As Protect The 1st previously reported, the Florida law would prohibit social media platforms from removing the posts of political candidates, while the Texas law would bar companies from removing posts based on a poster’s political ideology. The former law was struck down by the Eleventh Circuit, while the latter was upheld by the Fifth Circuit. Both cases are now headed to what promises to be a landmark digital speech review by the Supreme Court.
 
But is the extension of the critiques of the PruneYard applicable to social media? This seems inapt because property owners who allow outsiders to mount politically-charged events on their premises might face liability for that speech, just as newspapers can be sued for speech contained in letters-to-the-editor.

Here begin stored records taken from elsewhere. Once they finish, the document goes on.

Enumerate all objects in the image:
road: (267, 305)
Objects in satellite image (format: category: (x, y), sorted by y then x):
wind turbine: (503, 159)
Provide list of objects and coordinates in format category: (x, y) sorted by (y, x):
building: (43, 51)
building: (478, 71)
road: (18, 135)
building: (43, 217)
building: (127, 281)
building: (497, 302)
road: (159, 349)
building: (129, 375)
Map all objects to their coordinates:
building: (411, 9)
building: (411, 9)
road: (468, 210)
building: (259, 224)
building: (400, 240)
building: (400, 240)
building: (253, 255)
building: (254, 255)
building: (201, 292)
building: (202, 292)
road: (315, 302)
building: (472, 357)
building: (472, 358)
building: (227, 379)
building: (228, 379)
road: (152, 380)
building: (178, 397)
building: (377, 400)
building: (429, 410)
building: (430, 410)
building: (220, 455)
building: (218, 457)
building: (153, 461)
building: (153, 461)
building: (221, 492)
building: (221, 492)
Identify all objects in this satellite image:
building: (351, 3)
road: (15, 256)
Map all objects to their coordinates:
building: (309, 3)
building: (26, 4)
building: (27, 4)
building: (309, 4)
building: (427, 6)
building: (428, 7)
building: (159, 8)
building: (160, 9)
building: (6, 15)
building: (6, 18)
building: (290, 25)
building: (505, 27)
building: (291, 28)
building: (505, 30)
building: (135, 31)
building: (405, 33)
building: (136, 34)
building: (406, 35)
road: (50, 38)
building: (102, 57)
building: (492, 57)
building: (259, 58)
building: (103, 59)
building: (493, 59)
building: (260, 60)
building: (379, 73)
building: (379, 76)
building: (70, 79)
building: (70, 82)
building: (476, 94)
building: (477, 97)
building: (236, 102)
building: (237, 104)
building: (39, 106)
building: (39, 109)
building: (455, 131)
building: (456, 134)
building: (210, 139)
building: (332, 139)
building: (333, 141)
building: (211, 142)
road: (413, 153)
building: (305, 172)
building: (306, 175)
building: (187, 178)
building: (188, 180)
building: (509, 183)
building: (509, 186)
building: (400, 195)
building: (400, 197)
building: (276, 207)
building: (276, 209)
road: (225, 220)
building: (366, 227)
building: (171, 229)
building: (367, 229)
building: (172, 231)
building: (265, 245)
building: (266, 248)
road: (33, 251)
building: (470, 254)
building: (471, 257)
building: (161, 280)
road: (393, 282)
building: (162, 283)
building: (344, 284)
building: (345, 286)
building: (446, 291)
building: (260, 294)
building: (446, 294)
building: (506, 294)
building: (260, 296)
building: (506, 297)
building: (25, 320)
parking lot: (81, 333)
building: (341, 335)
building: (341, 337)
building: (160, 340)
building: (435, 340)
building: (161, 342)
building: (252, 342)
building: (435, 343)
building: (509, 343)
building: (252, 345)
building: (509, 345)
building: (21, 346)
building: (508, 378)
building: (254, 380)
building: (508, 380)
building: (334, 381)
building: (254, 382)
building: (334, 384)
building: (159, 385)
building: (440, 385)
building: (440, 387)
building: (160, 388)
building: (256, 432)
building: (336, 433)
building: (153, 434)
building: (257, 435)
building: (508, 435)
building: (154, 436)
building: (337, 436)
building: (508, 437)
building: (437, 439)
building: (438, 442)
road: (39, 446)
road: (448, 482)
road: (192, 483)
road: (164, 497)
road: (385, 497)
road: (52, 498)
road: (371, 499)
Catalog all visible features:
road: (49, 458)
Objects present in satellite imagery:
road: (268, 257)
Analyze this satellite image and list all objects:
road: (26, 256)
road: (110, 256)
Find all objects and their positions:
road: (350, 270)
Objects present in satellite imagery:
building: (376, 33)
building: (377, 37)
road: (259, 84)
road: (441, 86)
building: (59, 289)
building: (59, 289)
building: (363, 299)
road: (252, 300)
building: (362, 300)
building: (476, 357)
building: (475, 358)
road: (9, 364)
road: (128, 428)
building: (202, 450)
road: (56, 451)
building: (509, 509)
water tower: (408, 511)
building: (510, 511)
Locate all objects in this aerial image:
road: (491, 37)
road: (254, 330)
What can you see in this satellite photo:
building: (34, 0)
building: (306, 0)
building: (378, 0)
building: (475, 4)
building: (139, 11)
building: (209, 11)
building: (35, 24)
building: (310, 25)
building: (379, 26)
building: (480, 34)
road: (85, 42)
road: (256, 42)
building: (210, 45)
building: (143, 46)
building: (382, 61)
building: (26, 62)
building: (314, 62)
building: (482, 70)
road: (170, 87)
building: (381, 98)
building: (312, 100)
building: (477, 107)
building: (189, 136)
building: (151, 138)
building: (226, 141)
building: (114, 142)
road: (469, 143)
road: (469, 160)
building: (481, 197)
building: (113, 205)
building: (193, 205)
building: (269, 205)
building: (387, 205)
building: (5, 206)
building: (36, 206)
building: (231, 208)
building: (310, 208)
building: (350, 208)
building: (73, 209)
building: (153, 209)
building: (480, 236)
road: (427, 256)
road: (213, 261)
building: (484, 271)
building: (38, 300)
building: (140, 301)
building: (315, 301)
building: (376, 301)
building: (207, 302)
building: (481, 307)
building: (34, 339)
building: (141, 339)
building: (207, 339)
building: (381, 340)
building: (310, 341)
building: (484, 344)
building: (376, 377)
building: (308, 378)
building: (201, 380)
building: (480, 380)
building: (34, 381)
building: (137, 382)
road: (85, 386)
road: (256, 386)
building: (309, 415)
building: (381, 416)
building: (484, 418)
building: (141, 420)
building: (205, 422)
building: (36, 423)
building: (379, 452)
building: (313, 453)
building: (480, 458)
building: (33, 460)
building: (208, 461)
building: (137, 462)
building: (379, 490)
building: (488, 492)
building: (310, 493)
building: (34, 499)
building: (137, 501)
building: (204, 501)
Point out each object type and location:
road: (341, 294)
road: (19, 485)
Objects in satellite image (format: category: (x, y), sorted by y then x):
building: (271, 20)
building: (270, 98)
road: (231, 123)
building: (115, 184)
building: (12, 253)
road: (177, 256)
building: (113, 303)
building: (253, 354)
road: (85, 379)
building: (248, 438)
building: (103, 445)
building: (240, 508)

Social media is different. Section 230 of the Communications Decency Act is a government grant of immunity to social media platforms for third-party speech, while allowing some discretion for the platforms to moderate content. 
 
Despite frustrations over actual content management by social media companies, and government involvement in it, Section 230 has allowed a thriving online world to develop – along, of course, with all the attendant psychic garbage. This is utterly unlike shopping centers, which don’t enjoy any such government immunity and could be held legally accountable for the speech that occurs on their property.
 
The two state laws have obvious First Amendment flaws and striking them down doesn’t require revising precedents.
 
The authors of the Texas and Florida laws, concerned about the manipulation of the online debate, would further intrude government meddling into social media content moderation. This power would likely extend far beyond what these politicians imagine (and perhaps even to their specific detriment). We suggest the Supreme Court take a more straightforward analysis of the Florida and Texas laws as it invalidates them under the First Amendment.